Data for this task section start
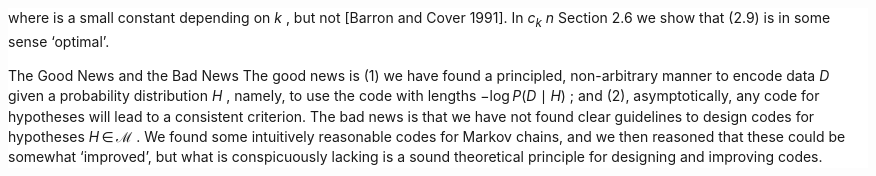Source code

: where    is a small constant depending on    $k$  , but not    [Barron and Cover 1991]. In  $c_{k}$   $n$  Section 2.6 we show that (2.9) is in some sense ‘optimal’.  

The Good News and the Bad News The good news is (1) we have found a principled, non-arbitrary manner to encode data    $D$   given a probability distribution  $H$  , namely, to use the code with lengths    $-\log P(D\;\mid\;H)$  ; and (2), asymptotically, any  code for hypotheses will lead to a consistent criterion. The bad news is that we have not found clear guidelines to design codes for hypotheses    $H\,\in\,\mathcal{M}$  . We found some intuitively reasonable codes for Markov chains, and we then reasoned that these could be somewhat ‘improved’, but what is conspicuously lacking is a sound theoretical principle  for designing and improving codes.  

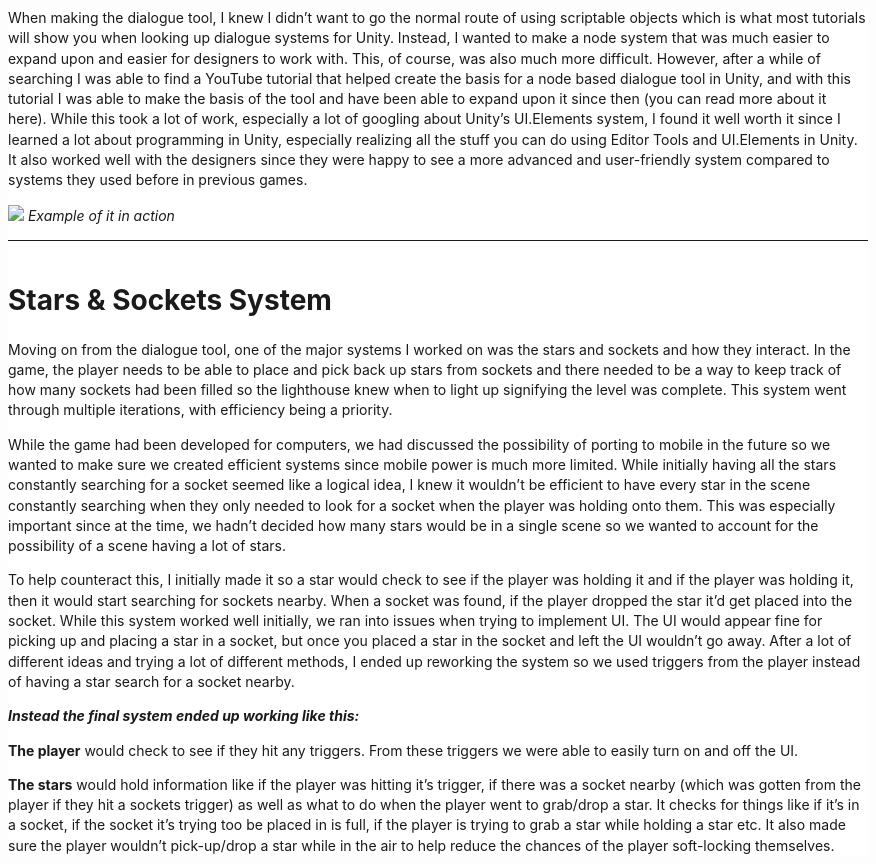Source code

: When making the dialogue tool, I knew I didn’t want to go the normal route of using scriptable objects which is what most tutorials will show you when looking up dialogue systems for Unity. Instead, I wanted to make a node system that was much easier to expand upon and easier for designers to work with. This, of course, was also much more difficult. However, after a while of searching I was able to find a YouTube tutorial that helped create the basis for a node based dialogue tool in Unity, and with this tutorial I was able to make the basis of the tool and have been able to expand upon it since then (you can read more about it here). While this took a lot of work, especially a lot of googling about Unity’s UI.Elements system, I found it well worth it since I learned a lot about programming in Unity, especially realizing all the stuff you can do using Editor Tools and UI.Elements in Unity. It also worked well with the designers since they were happy to see a more advanced and user-friendly system compared to systems they used before in previous games. 

![](src/assets/images/warplight_wanderer/WWDialogeNPC.gif)
*Example of it in action*

---

# Stars & Sockets System

Moving on from the dialogue tool, one of the major systems I worked on was the stars and sockets and how they interact. In the game, the player needs to be able to place and pick back up stars from sockets and there needed to be a way to keep track of how many sockets had been filled so the lighthouse knew when to light up signifying the level was complete. This system went through multiple iterations, with efficiency being a priority.

While the game had been developed for computers, we had discussed the possibility of porting to mobile in the future so we wanted to make sure we created efficient systems since mobile power is much more limited. While initially having all the stars constantly searching for a socket seemed like a logical idea, I knew it wouldn’t be efficient to have every star in the scene constantly searching when they only needed to look for a socket when the player was holding onto them. This was especially important since at the time, we hadn’t decided how many stars would be in a single scene so we wanted to account for the possibility of a scene having a lot of stars.

To help counteract this, I initially made it so a star would check to see if the player was holding it and if the player was holding it, then it would start searching for sockets nearby. When a socket was found, if the player dropped the star it’d get placed into the socket. While this system worked well initially, we ran into issues when trying to implement UI. The UI would appear fine for picking up and placing a star in a socket, but once you placed a star in the socket and left the UI wouldn’t go away. After a lot of different ideas and trying a lot of different methods, I ended up reworking the system so we used triggers from the player instead of having a star search for a socket nearby.

***Instead the final system ended up working like this:***

**​The player** would check to see if they hit any triggers. From these triggers we were able to easily turn on and off the UI. 

**The stars** would hold information like if the player was hitting it’s trigger, if there was a socket nearby (which was gotten from the player if they hit a sockets trigger) as well as what to do when the player went to grab/drop a star. It checks for things like if it’s in a socket, if the socket it’s trying too be placed in is full, if the player is trying to grab a star while holding a star etc. It also made sure the player wouldn’t pick-up/drop a star while in the air to help reduce the chances of the player soft-locking themselves.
Data for this task section end
» **How to complete this task**
Once the pictures are set aside, transcribe the remaining lines above exactly.

» **Answer below**
Source code

: where    is a small constant depending on    $k$  , but not    [Barron and Cover 1991]. In  $c_{k}$   $n$  Section 2.6 we show that (2.9) is in some sense ‘optimal’.  

The Good News and the Bad News The good news is (1) we have found a principled, non-arbitrary manner to encode data    $D$   given a probability distribution  $H$  , namely, to use the code with lengths    $-\log P(D\;\mid\;H)$  ; and (2), asymptotically, any  code for hypotheses will lead to a consistent criterion. The bad news is that we have not found clear guidelines to design codes for hypotheses    $H\,\in\,\mathcal{M}$  . We found some intuitively reasonable codes for Markov chains, and we then reasoned that these could be somewhat ‘improved’, but what is conspicuously lacking is a sound theoretical principle  for designing and improving codes.  

Source code

: When making the dialogue tool, I knew I didn’t want to go the normal route of using scriptable objects which is what most tutorials will show you when looking up dialogue systems for Unity. Instead, I wanted to make a node system that was much easier to expand upon and easier for designers to work with. This, of course, was also much more difficult. However, after a while of searching I was able to find a YouTube tutorial that helped create the basis for a node based dialogue tool in Unity, and with this tutorial I was able to make the basis of the tool and have been able to expand upon it since then (you can read more about it here). While this took a lot of work, especially a lot of googling about Unity’s UI.Elements system, I found it well worth it since I learned a lot about programming in Unity, especially realizing all the stuff you can do using Editor Tools and UI.Elements in Unity. It also worked well with the designers since they were happy to see a more advanced and user-friendly system compared to systems they used before in previous games. 

![](src/assets/images/warplight_wanderer/WWDialogeNPC.gif)
*Example of it in action*

---

# Stars & Sockets System

Moving on from the dialogue tool, one of the major systems I worked on was the stars and sockets and how they interact. In the game, the player needs to be able to place and pick back up stars from sockets and there needed to be a way to keep track of how many sockets had been filled so the lighthouse knew when to light up signifying the level was complete. This system went through multiple iterations, with efficiency being a priority.

While the game had been developed for computers, we had discussed the possibility of porting to mobile in the future so we wanted to make sure we created efficient systems since mobile power is much more limited. While initially having all the stars constantly searching for a socket seemed like a logical idea, I knew it wouldn’t be efficient to have every star in the scene constantly searching when they only needed to look for a socket when the player was holding onto them. This was especially important since at the time, we hadn’t decided how many stars would be in a single scene so we wanted to account for the possibility of a scene having a lot of stars.

To help counteract this, I initially made it so a star would check to see if the player was holding it and if the player was holding it, then it would start searching for sockets nearby. When a socket was found, if the player dropped the star it’d get placed into the socket. While this system worked well initially, we ran into issues when trying to implement UI. The UI would appear fine for picking up and placing a star in a socket, but once you placed a star in the socket and left the UI wouldn’t go away. After a lot of different ideas and trying a lot of different methods, I ended up reworking the system so we used triggers from the player instead of having a star search for a socket nearby.

***Instead the final system ended up working like this:***

**​The player** would check to see if they hit any triggers. From these triggers we were able to easily turn on and off the UI. 

**The stars** would hold information like if the player was hitting it’s trigger, if there was a socket nearby (which was gotten from the player if they hit a sockets trigger) as well as what to do when the player went to grab/drop a star. It checks for things like if it’s in a socket, if the socket it’s trying too be placed in is full, if the player is trying to grab a star while holding a star etc. It also made sure the player wouldn’t pick-up/drop a star while in the air to help reduce the chances of the player soft-locking themselves.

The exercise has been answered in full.